§ Problem to solve:
Filter the records down to the lines that contain the word "Governor", and copy each of those lines without changes.

(Source data)
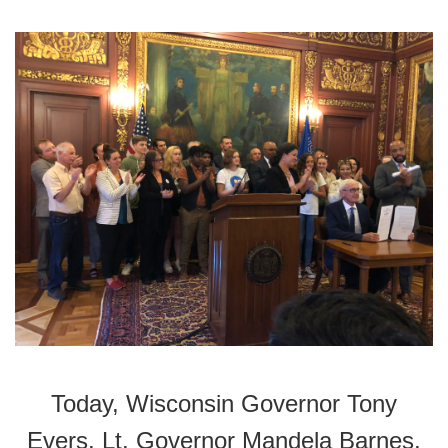
Today, Wisconsin Governor Tony
Evers, Lt. Governor Mandela Barnes,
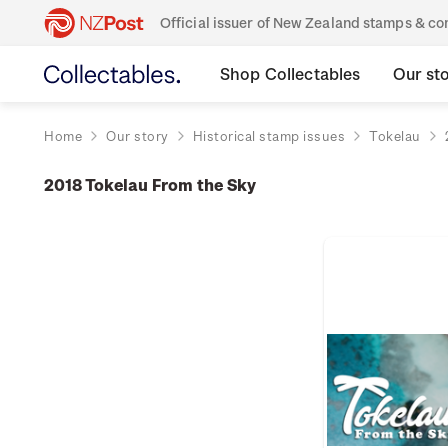
Official issuer of New Zealand stamps & 
Shop Collectables
Our st
Home
Our story
Historical stamp issues
Tokelau
2018 Tokelau From the Sky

§ Result of the task:
Today, Wisconsin Governor Tony
Evers, Lt. Governor Mandela Barnes,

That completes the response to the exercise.